ローストビーフは、日本の食品衛生法の加熱殺菌基準の分類で「特定加熱食肉製品」に当たります。
「特定加熱食肉製品」とは、肉の中心部温度を63℃で30分間加熱する方法よりも加熱殺菌の程度が低い食肉製品です。
ただし、「特定加熱食肉製品」にも、肉の中心温度が60℃の場合は12分以上など、加熱殺菌の条件はあります。
ローストビーフは、肉の旨味や柔らかさを保つために、できるだけ加熱は控えるように調理されています。
ところが、牛肉や鶏肉には、トキソプラズマ原虫という細胞の中に寄生する微生物がいる可能性があるのです。
このトキソプラズマへの感染を防ぐためには、中心部が67℃になるまで加熱、もしくは-12℃になるまで凍結しないといけません。
ローストビーフは、美味しさを十分に発揮するために、先ほどにも言った通り加熱殺菌の程度を控えめにしているため67℃に達していません。
妊婦さんが食べることをお勧めしない食品リストに、ローストビーフが含まれていることからも、妊娠中にローストビーフは食べないようにしましょう。
パーティーなどで出したい時は、妊婦さんの分はしっかり加熱するなどの対処が必要です。
もし、トキソプラズマが体内に入り込んでしまった場合は、どうなるのでしょうか?
健康な人の場合は、感染しても無症状か少し発熱がある程度で、治療の必要はありません。
しかし、妊娠中に初めてトキソプラズマに感染した場合、約30%の確率で胎児にも感染すると言われています。
そして、感染した胎児の15%程度が、先天性トキソプラズマ症を発症するとの研究結果があります。
30%の15%なので全体の4.5%ですが、約20人に1人が発症すると考えれば無視できない数値ですよね。
もし、お腹の子が先天性トキソプラズマ症を発症してしまうと、流産や死産の可能性が高くなってしまいます。

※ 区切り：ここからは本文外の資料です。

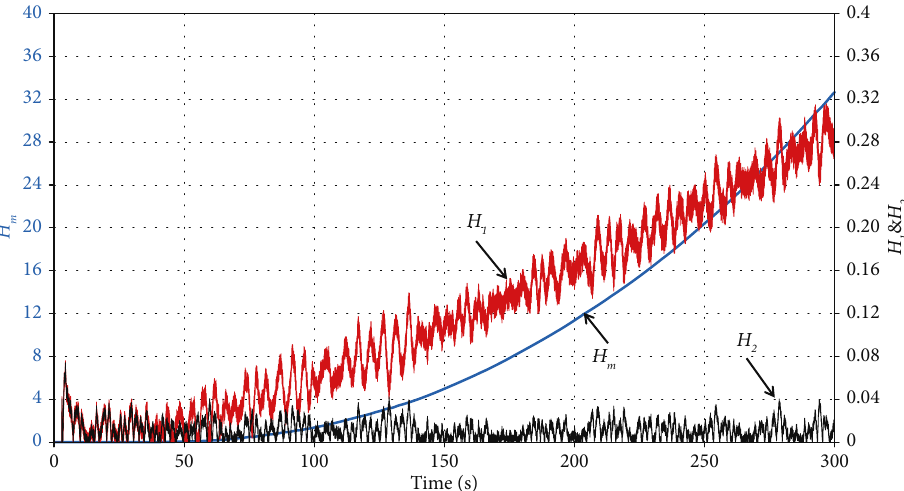
 when had a drift fault. P 1 m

さらに、産まれてからも「水頭症」「視力障害」「脳内石灰化」「精神運動機能障害」などの症例が報告されています。
その他、「リンパ節腫脹」「肝機能障害」も起こりうると言われています。
胎児がトキソプラズマに感染するのは、妊娠後期になるほど確率が高く、妊娠初期では感染率はそれほど高くありません。

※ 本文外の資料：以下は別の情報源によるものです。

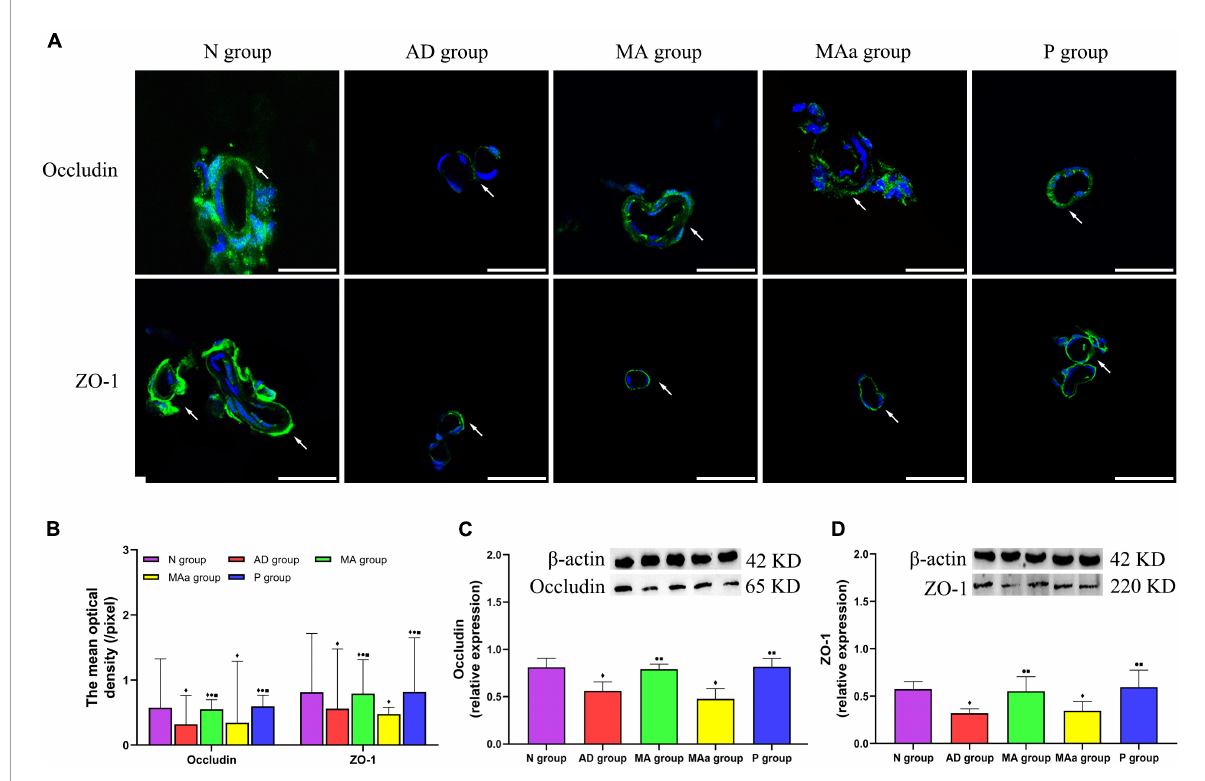
FIGURE4 Results of the BBB-associated proteins in each group ( n = 6, mean ± SD). (A) Representative images of IF staining of Occludin and ZO-1. Occludin and ZO-1 are labeled with green fluorescence. Scale bar is 50 µ m. (B) Comparison of the mean optical density of Occludin and ZO-1 in each group . (C,D) Comparison of the relative expression of Occludin and ZO-1 in each group. Compared to the N group, (cid:7) p < 0.01 or p < 0.05. Compared to the AD group, • p < 0.01 or p < 0.05. Compared to the MAa group, (cid:4) p < 0.01 or p <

しかし、妊娠初期に感染した場合には、重症化することが多いようです。
ちなみに母体は免疫力があるので、健康な人と同様、無症状の場合が多いです。
大切な赤ちゃんを健康に生んであげるためにも、妊娠中だけはローストビーフを食べるのは控えておきましょう。

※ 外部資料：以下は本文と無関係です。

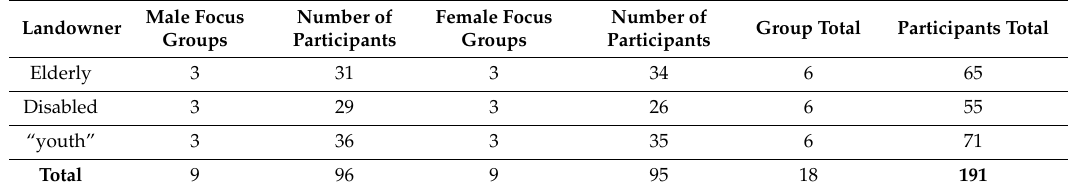
Table 1. Landowner FGD participants in Sing, Piina number 1 and Nimoro.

ローストビーフでなくても、ビーフステーキ、ローストチキンなど、しっかり加熱した美味しい食べ物もたくさんあります。
妊娠中はこれらの食べ物に変更してみてはいかがでしょうか?
>>>ローストビーフのリメイク料理は?生焼けの対処法も紹介!
妊娠中には生ハム・スモークサーモンも危ない!?
妊娠中にローストビーフを食べると、トキソプラズマに感染する可能性があると紹介しました。
実は、生ハムやスモークサーモンも妊娠中にあまりオススメできない食べ物です。
生ハムについては、スペインの研究でトキソプラズマが死滅していると報告されいます。
しかし、これは「40ヶ月以上乾燥熟成させたイベリコ豚の生ハム」という限定されたものとなっています。
つまり、それ以下の条件で保存された生ハムには、トキソプラズマが残っている可能性があるということです。
菌が残っている可能性があるものを、妊娠中に食べるのは避けたいですよね。
なので、妊娠中は生ハムもやめておきましょう。
そしてスモークサーモンですが、スモークサーモンにもリステリア菌という菌がいる可能性があるのです。
妊娠中にスモークサーモンを食べて、もしリステリア菌に感染してしまったら、流産や早産、死産の可能性も出てきます。
実は妊婦でなくても、厚生労働省から「気をつけるべき食品」として、スモークサーモンが挙げられているくらいです。
妊娠中なら、なおさら食べない方がいい食品ですね。
クリスマスやパーティには、ローストビーフ、生ハム、スモークサーモンと美味しいものがたくさん出てきます。
しかし、出産した後に楽しむということで、妊娠中はやめておきましょうね。
妊婦はローストビーフを食べてもいいのかまとめ
妊娠中にローストビーフを食べると、トキソプラズマに感染する可能性があることがわかりました。
あくまで可能性というわけですが、妊娠中ですから、より深く注意しておきたいところですね。
もし、トキソプラズマに感染してしまった場合、恐ろしい病気につながり、赤ちゃんの健康が損なわれる可能性があります。
早産・流産・死産の原因となることもあるので、妊娠中は食べるのはやめておきましょう!